TRY IT:
Go through the entries below and pick out every line with "HAST".

Start of RECORDS SUPPLIED

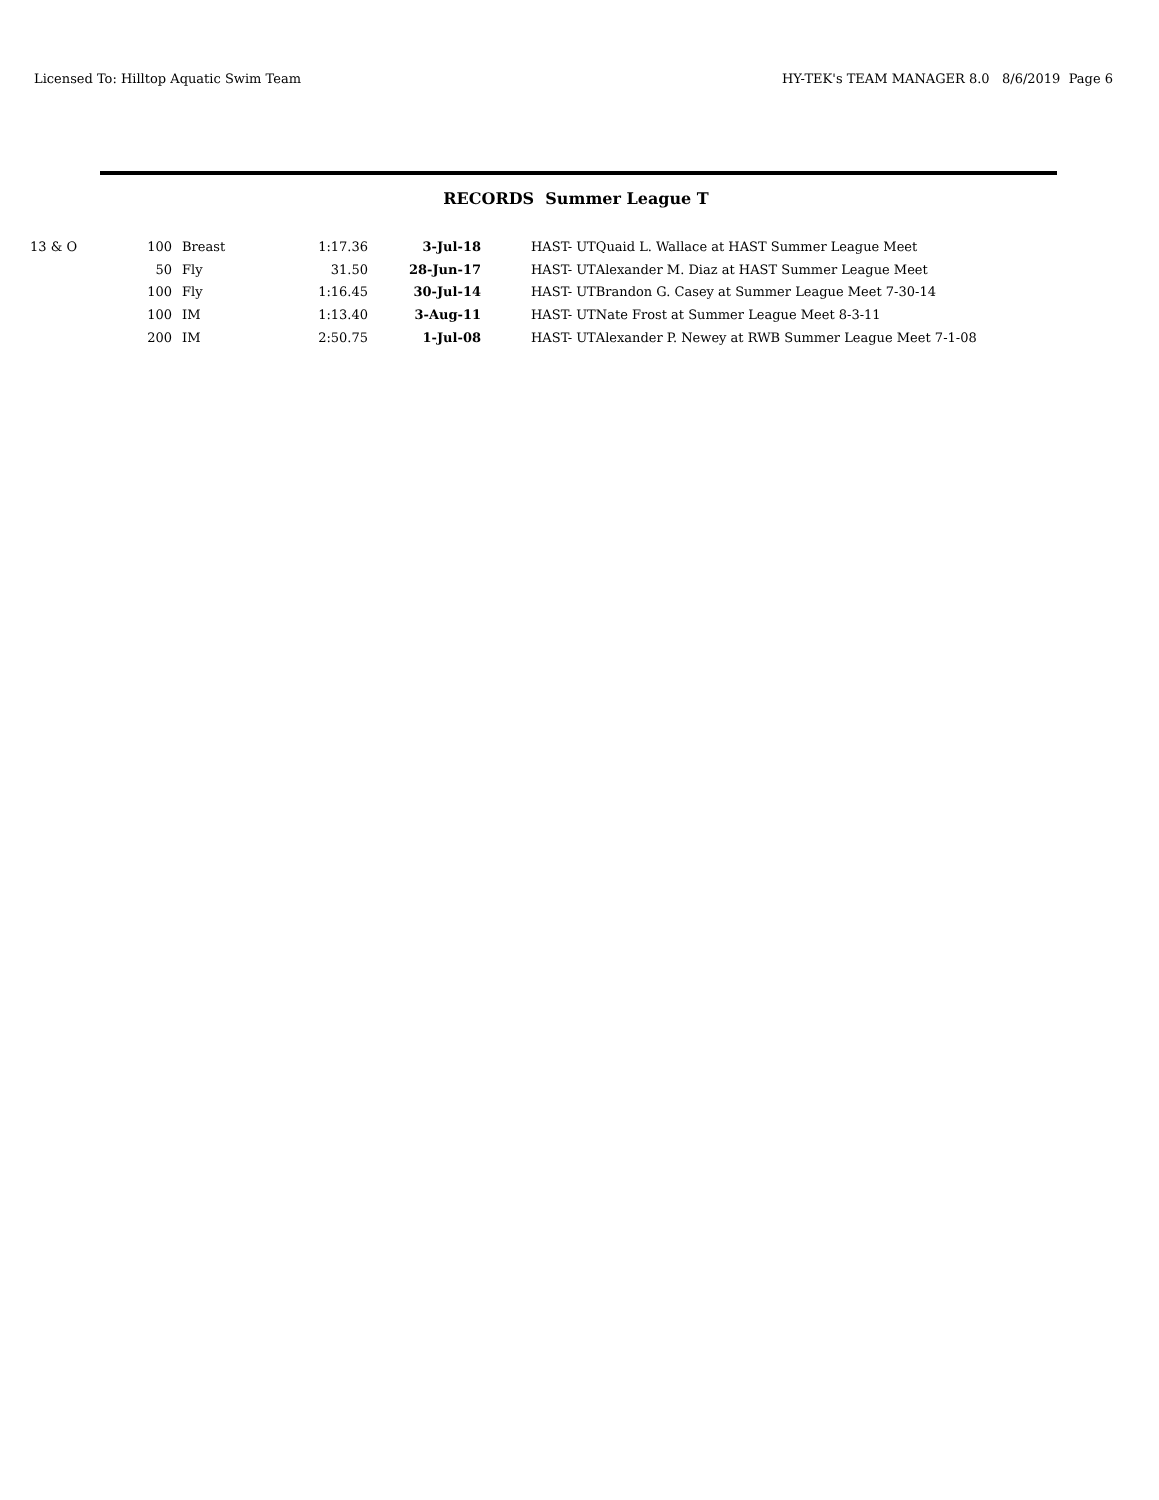Licensed To: Hilltop Aquatic Swim Team HY-TEK's TEAM MANAGER 8.0 8/6/2019 Page 6
RECORDS Summer League T
| 13 & O | 100 | | Breast | 1:17.36 | 3-Jul-18 | | HAST- UT | Quaid L. Wallace at HAST Summer League Meet |
| | 50 | | Fly | 31.50 | 28-Jun-17 | | HAST- UT | Alexander M. Diaz at HAST Summer League Meet |
| | 100 | | Fly | 1:16.45 | 30-Jul-14 | | HAST- UT | Brandon G. Casey at Summer League Meet 7-30-14 |
| | 100 | | IM | 1:13.40 | 3-Aug-11 | | HAST- UT | Nate Frost at Summer League Meet 8-3-11 |
| | 200 | | IM | 2:50.75 | 1-Jul-08 | | HAST- UT | Alexander P. Newey at RWB Summer League Meet 7-1-08 |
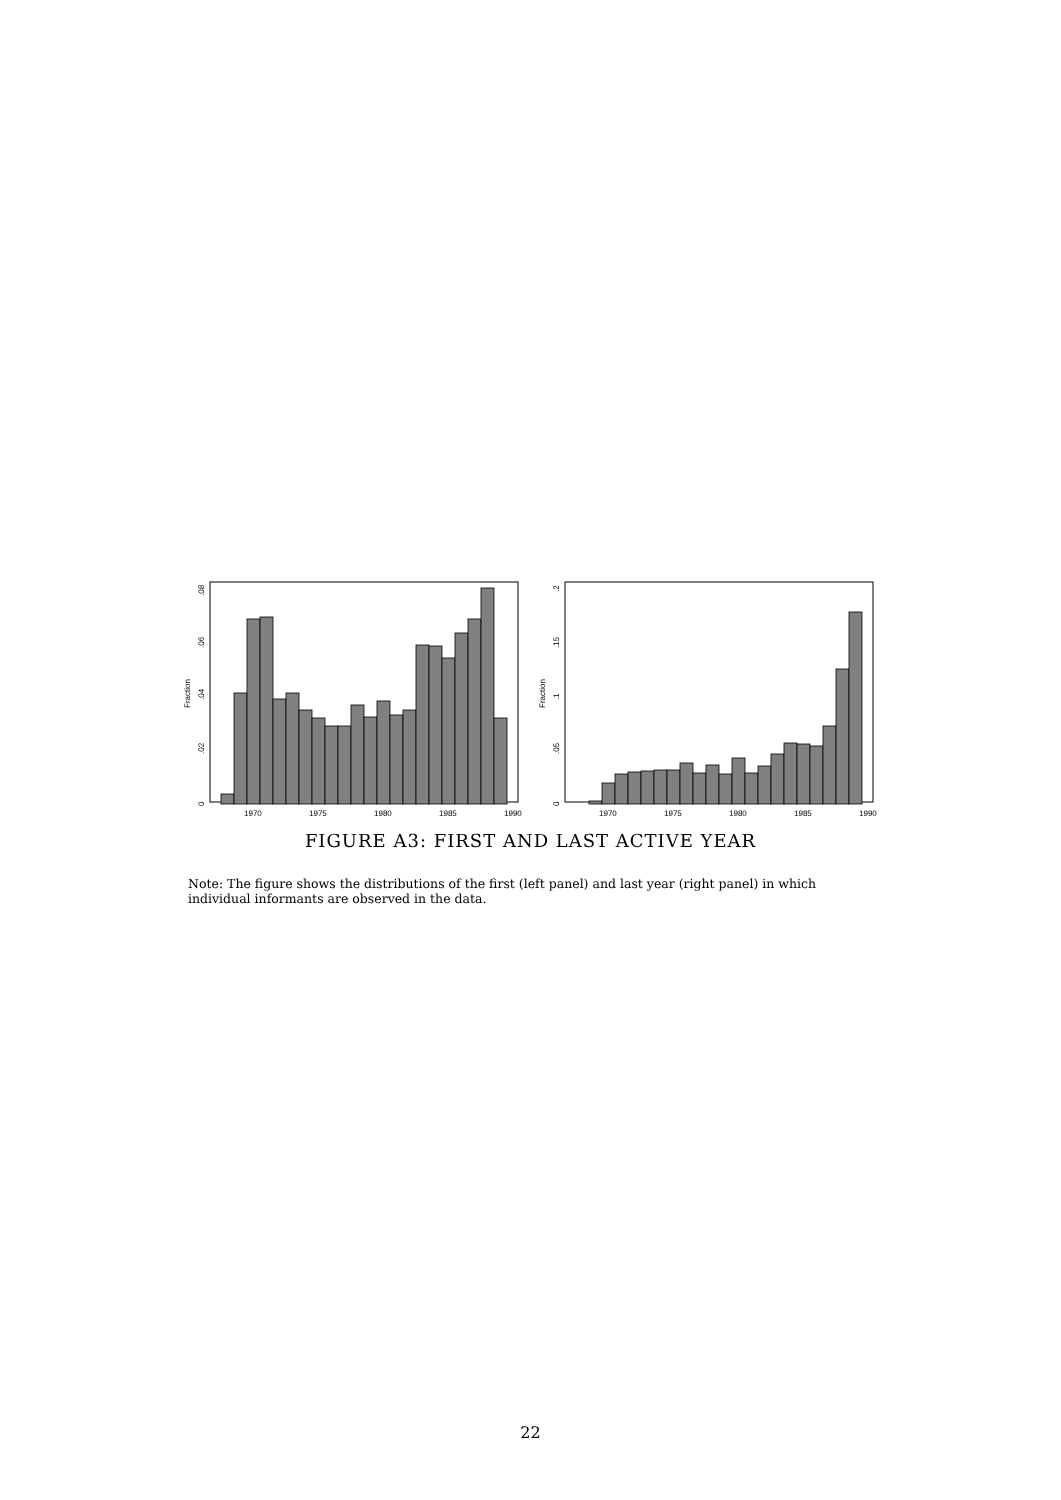Fraction
0
.02
.04
.06
.08
1970
1975
1980
1985
1990
Fraction
0
.05
.1
.15
.2
1970
1975
1980
1985
1990
FIGURE A3: FIRST AND LAST ACTIVE YEAR
Note: The figure shows the distributions of the first (left panel) and last year (right panel) in which individual informants are observed in the data.
22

End of RECORDS SUPPLIED

RESULT OF THE TASK:
| 13 & O | 100 | | Breast | 1:17.36 | 3-Jul-18 | | HAST- UT | Quaid L. Wallace at HAST Summer League Meet |
| | 50 | | Fly | 31.50 | 28-Jun-17 | | HAST- UT | Alexander M. Diaz at HAST Summer League Meet |
| | 100 | | Fly | 1:16.45 | 30-Jul-14 | | HAST- UT | Brandon G. Casey at Summer League Meet 7-30-14 |
| | 100 | | IM | 1:13.40 | 3-Aug-11 | | HAST- UT | Nate Frost at Summer League Meet 8-3-11 |
| | 200 | | IM | 2:50.75 | 1-Jul-08 | | HAST- UT | Alexander P. Newey at RWB Summer League Meet 7-1-08 |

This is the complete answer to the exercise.